Dennis DeYoung Hits All The Right Notes in Sioux Falls Saturday With The Symphony
Styx founder Dennis DeYoung brought his band to Sioux Falls Saturday night to perform with the South Dakota Symphony at the Washington Pavilion, and put on one hell of a show.
It had been probably 35 years since I'd seen DeYoung perform. I'm pretty sure it was the 'Pieces of Eight' tour that brought them to the Minnesota State Fair. By the time I went to see the band again, he and his former bandmates had gone through a messy split and it's been a really good show, but I was looking forward to hearing DeYoung and he definitely didn't disappoint!
Backed by the 40+ members of the South Dakota Symphony, DeYoung's solo band (and a really good band at that, but we'll get to that in a minute) went through a large number of Styx hits from the 70s and 80s. From 'The Grand Illusion', to 'Lady' to 'Come Sail Away', to 'Mr. Roboto' to 'Babe' (which he dedicates to his wife of 44 years, Susanne, who sings backup with the band), DeYoung was as theatrical as I remember and the vocals were fantastic.
The 67-year old DeYoung has assembled a really good band of musicians including a second keyboard player (DeYoung also plays keys on several songs), drummer, a bass player that not only keeps the low end musically, but provides some high end background vocals. And he has two smokin' guitar players in Jimmy Leahey and August Zadra.

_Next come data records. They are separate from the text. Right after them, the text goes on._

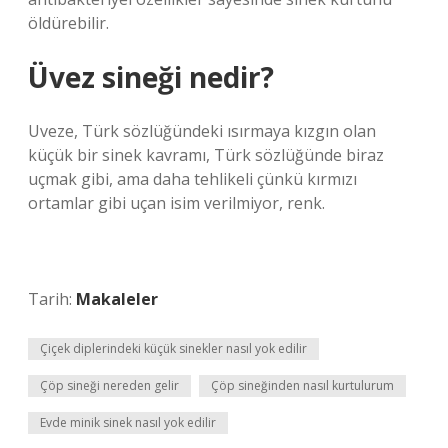
öldürebilir.
Üvez sineği nedir?
Uveze, Türk sözlüğündeki ısırmaya kızgın olan
küçük bir sinek kavramı, Türk sözlüğünde biraz
uçmak gibi, ama daha tehlikeli çünkü kırmızı
ortamlar gibi uçan isim verilmiyor, renk.
Tarih:
Makaleler
Çiçek diplerindeki küçük sinekler nasıl yok edilir
Çöp sineği nereden gelir
Çöp sineğinden nasıl kurtulurum
Evde minik sinek nasıl yok edilir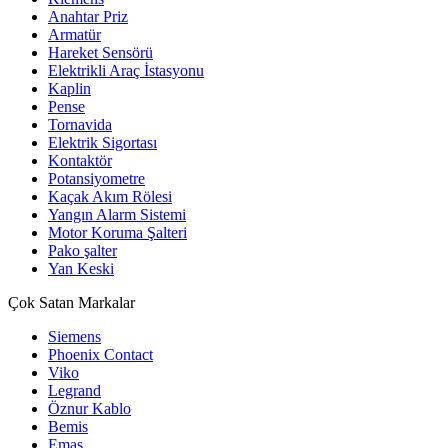
Anahtar Priz
Armatür
Hareket Sensörü
Elektrikli Araç İstasyonu
Kaplin
Pense
Tornavida
Elektrik Sigortası
Kontaktör
Potansiyometre
Kaçak Akım Rölesi
Yangın Alarm Sistemi
Motor Koruma Şalteri
Pako şalter
Yan Keski
Çok Satan Markalar
Siemens
Phoenix Contact
Viko
Legrand
Öznur Kablo
Bemis
Emas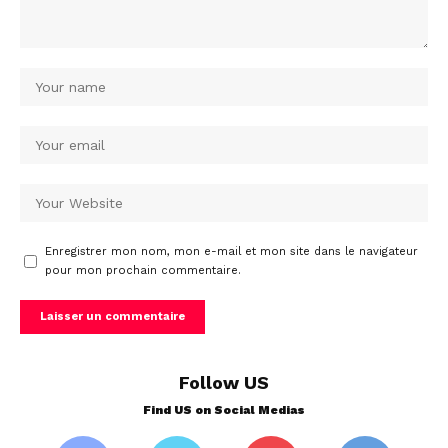
Enregistrer mon nom, mon e-mail et mon site dans le navigateur
pour mon prochain commentaire.
Follow US
Find US on Social Medias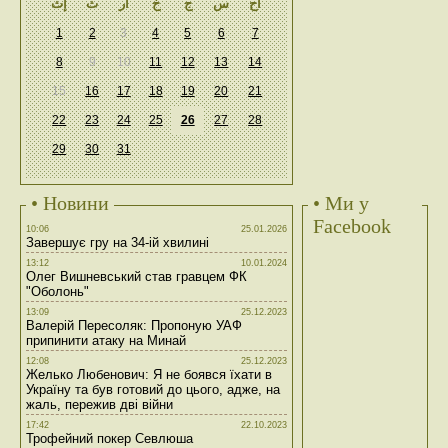
أح
س
ج
خ
أر
ث
إث
1
2
3
4
5
6
7
8
9
10
11
12
13
14
15
16
17
18
19
20
21
22
23
24
25
26
27
28
29
30
31
• Новини
• Ми у
Facebook
10:06
25.01.2026
Завершує гру на 34-ій хвилині
13:12
10.01.2024
Олег Вишневський став гравцем ФК
"Оболонь"
13:09
25.12.2023
Валерій Пересоляк: Пропоную УАФ
припинити атаку на Минай
12:08
25.12.2023
Желько Любенович: Я не боявся їхати в
Україну та був готовий до цього, адже, на
жаль, пережив дві війни
17:42
22.10.2023
Трофейний покер Севлюша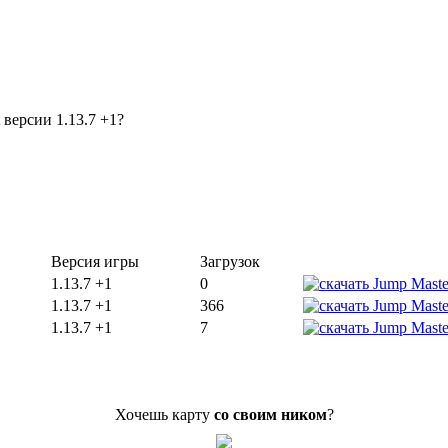
t версии 1.13.7 +1?
Версия игры
Загрузок
1.13.7 +1
0
1.13.7 +1
366
1.13.7 +1
7
Хочешь карту
со своим ником
?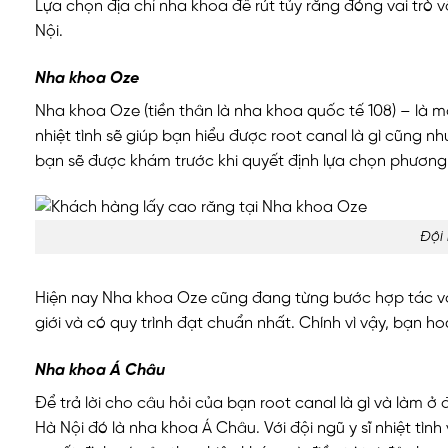
Lựa chọn địa chỉ nha khoa để rút tủy răng đóng vai trò vô
Nội.
Nha khoa Oze
Nha khoa Oze (tiền thân là nha khoa quốc tế 108) – là m
nhiệt tình sẽ giúp bạn hiểu được root canal là gì cũng 
bạn sẽ được khám trước khi quyết định lựa chọn phương p
Đội 
Hiện nay Nha khoa Oze cũng đang từng bước hợp tác với 
giới và có quy trình đạt chuẩn nhất. Chính vì vậy, bạn h
Nha khoa Á Châu
Để trả lời cho câu hỏi của bạn root canal là gì và làm 
Hà Nội đó là nha khoa Á Châu. Với đội ngũ y sĩ nhiệt tì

Zadra has been with DeYoung since 2010 as lead guitarist and vocalist after DeYoung's son found Zadra on YouTube. Zadra actually sings lead on a couple of the more rocking Styx songs from the era that DeYoung didn't sing like 'Crystal Ball', 'Renegade' and 'Blue Collar Man'. After the first song Zadra sang, I turned to my friend and joked that they had found him in a Styx tribute band somewhere because he absolutely nailed the vocals. I got online after the show and it turns out I was right. DeYoung's son had been on YouTube and found a couple of Zadra's videos. He was brought in to audition and was given the job not because of his guitar playing (and he is a really good guitar player!) but because of his singing. It really added a lot to the show to be able to hear those songs as well.
The highlight of the show for me was a song that DeYoung said was really the song that was the inspiration for having his band do shows with a full symphony orchestra behind them (which they've done off and on since 2000) and that was 'Suite Madame Blue'. WOW! To hear 50 musicians bring that song to life on the stage at the Pavilion was a real treat.

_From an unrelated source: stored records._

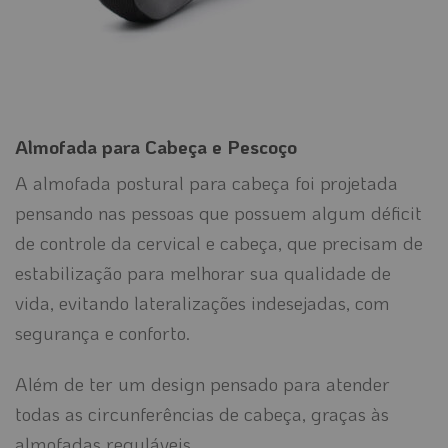
Almofada para Cabeça e Pescoço
A almofada postural para cabeça foi projetada
pensando nas pessoas que possuem algum déficit
de controle da cervical e cabeça, que precisam de
estabilização para melhorar sua qualidade de
vida, evitando lateralizações indesejadas, com
segurança e conforto.
Além de ter um design pensado para atender
todas as circunferências de cabeça, graças às
almofadas reguláveis.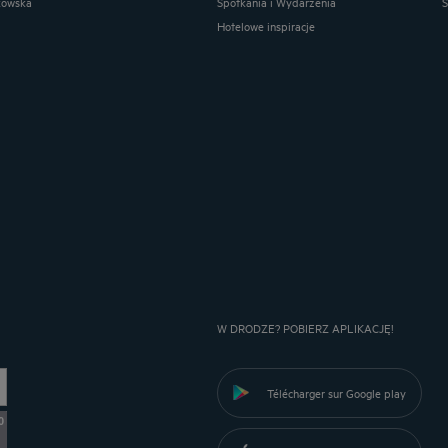
kowska
Spotkania i Wydarzenia
Hotelowe inspiracje
W DRODZE? POBIERZ APLIKACJĘ!
Télécharger sur Google play
0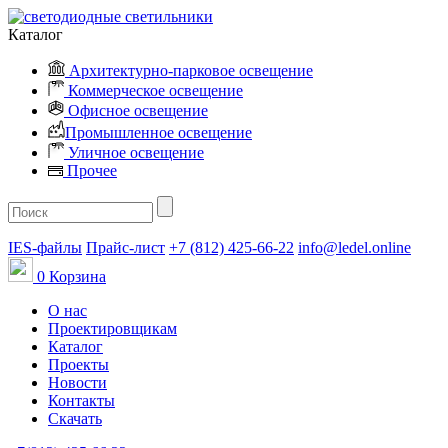
Каталог
Архитектурно-парковое освещение
Коммерческое освещение
Офисное освещение
Промышленное освещение
Уличное освещение
Прочее
IES-файлы
Прайс-лист
+7 (812) 425-66-22
info@ledel.online
0
Корзина
О нас
Проектировщикам
Каталог
Проекты
Новости
Контакты
Скачать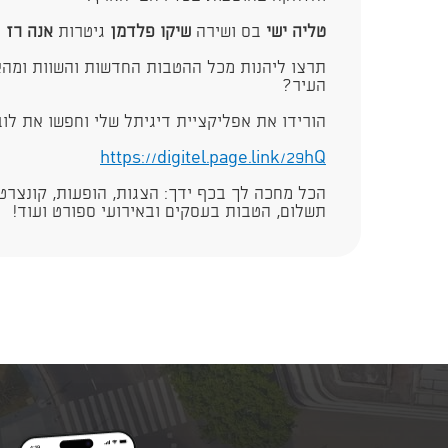
טליה ישי
בס ושירה
שיקו פלדמן
גיטרות
אנה רז
ת
תרצו ליהנות מכל ההטבות החדשות והשוות ומהא
העיר?
הורידו את אפליקציית דיגיתל שלי וחפשו את לו
https://digitel.page.link/29hQ​​
הכל מחכה לך בכף ידך: הצגות, הופעות, קונצרטי
תשלום, הטבות בעסקים ובאירועי ספורט ועוד!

The show had a few 'bumps' that didn't effect the performers, but it did the audience. There are still some 'issues' to fix as far as getting better sound into the first few rows. The sound system is amazing when you're back in the audience, but for some reason, the couple of shows I've been fortunate to see from very close, the sound doesn't get in there and at times the fantastic guitar work of Zadra and Leahey was lost in the mix.
And the volunteer ushers at the shows need to maybe lighten up a little bit at rock shows. I know I (and several others) were waved off by ushers if we were enjoying the show a little bit too much, actually wanting to (gasp!) STAND during a really good song or (Oh My Goodness!) take a picture without flash on our cell phones!
It's a reputation that really needs to be addressed not with the patrons but with the staff as I see it happen at nearly every show I attend, which really dampens the mood of the audience (and the performer!) To a person, every musician I have ever talked to, says they feed off the audience. If they're are sitting in their seats, not clapping, singing along, standing, enjoying themselves, it tends to be a down show. I've seen amazing shows from a band performing for an appreciative audience of 25 and terrible shows from musicians forced to perform for a quiet crowd of 1000. Rant over.
The upside? Thank you to the South Dakota Symphony and the evening's sponsor, Midcontinent Communications, for bringing in a real fun show last night. As I keep saying, the city is growing and with it, the musical diversity and choices. We can keep them coming as long as we support them.